## Rows: 940
## Columns: 16
## $ Id <dbl> 1503960366, 1503960366, 1503960366, 150396036…
## $ ActivityDate <chr> "4/12/2016", "4/13/2016", "4/14/2016", "4/15/…
## $ TotalSteps <dbl> 13162, 10735, 10460, 9762, 12669, 9705, 13019…
## $ TotalDistance <dbl> 8.50, 6.97, 6.74, 6.28, 8.16, 6.48, 8.59, 9.8…
## $ TrackerDistance <dbl> 8.50, 6.97, 6.74, 6.28, 8.16, 6.48, 8.59, 9.8…
## $ LoggedActivitiesDistance <dbl> 0, 0, 0, 0, 0, 0, 0, 0, 0, 0, 0, 0, 0, 0, 0, …
## $ VeryActiveDistance <dbl> 1.88, 1.57, 2.44, 2.14, 2.71, 3.19, 3.25, 3.5…
## $ ModeratelyActiveDistance <dbl> 0.55, 0.69, 0.40, 1.26, 0.41, 0.78, 0.64, 1.3…
## $ LightActiveDistance <dbl> 6.06, 4.71, 3.91, 2.83, 5.04, 2.51, 4.71, 5.0…
## $ SedentaryActiveDistance <dbl> 0, 0, 0, 0, 0, 0, 0, 0, 0, 0, 0, 0, 0, 0, 0, …
## $ VeryActiveMinutes <dbl> 25, 21, 30, 29, 36, 38, 42, 50, 28, 19, 66, 4…
## $ FairlyActiveMinutes <dbl> 13, 19, 11, 34, 10, 20, 16, 31, 12, 8, 27, 21…
## $ LightlyActiveMinutes <dbl> 328, 217, 181, 209, 221, 164, 233, 264, 205, …
## $ SedentaryMinutes <dbl> 728, 776, 1218, 726, 773, 539, 1149, 775, 818…
## $ Calories <dbl> 1985, 1797, 1776, 1745, 1863, 1728, 1921, 203…
## $ weekday1 <chr> "Tuesday", "Wednesday", "Thursday", "Friday",…
daily_activity$weekday1 <- ordered(daily_activity$weekday1, levels=c("Monday","Tuesday","Wednesday","Thursday","Friday","Saturday","Sunday"))

==================================================

Answer these questions about the data summary above:
1. How many rows does it report?
2. What is the first value listed for TotalSteps?
3. In the final line of code, which day is set as the first level of weekday1?

==================================================

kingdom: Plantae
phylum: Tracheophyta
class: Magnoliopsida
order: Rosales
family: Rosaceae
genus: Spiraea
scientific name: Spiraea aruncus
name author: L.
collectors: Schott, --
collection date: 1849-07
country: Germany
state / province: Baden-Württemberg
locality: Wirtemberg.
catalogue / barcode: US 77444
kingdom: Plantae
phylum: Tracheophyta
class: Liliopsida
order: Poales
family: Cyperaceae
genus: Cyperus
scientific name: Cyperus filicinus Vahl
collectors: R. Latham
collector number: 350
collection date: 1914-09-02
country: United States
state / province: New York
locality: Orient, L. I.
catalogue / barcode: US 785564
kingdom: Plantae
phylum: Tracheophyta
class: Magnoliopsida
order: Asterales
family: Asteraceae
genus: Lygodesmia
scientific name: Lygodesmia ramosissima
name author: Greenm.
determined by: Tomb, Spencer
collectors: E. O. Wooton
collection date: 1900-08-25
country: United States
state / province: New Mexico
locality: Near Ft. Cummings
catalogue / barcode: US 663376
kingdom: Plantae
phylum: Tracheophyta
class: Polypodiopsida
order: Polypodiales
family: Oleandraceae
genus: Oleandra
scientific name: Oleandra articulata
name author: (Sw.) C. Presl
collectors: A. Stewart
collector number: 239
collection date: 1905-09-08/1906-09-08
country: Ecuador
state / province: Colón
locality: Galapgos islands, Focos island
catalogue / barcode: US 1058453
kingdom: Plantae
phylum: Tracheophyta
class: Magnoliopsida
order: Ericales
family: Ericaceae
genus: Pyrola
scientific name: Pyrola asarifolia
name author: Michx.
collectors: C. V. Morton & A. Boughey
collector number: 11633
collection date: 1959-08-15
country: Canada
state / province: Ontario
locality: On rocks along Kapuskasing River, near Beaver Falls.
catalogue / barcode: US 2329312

==================================================

▶ [Written solution]
1. 940
2. 13162
3. Monday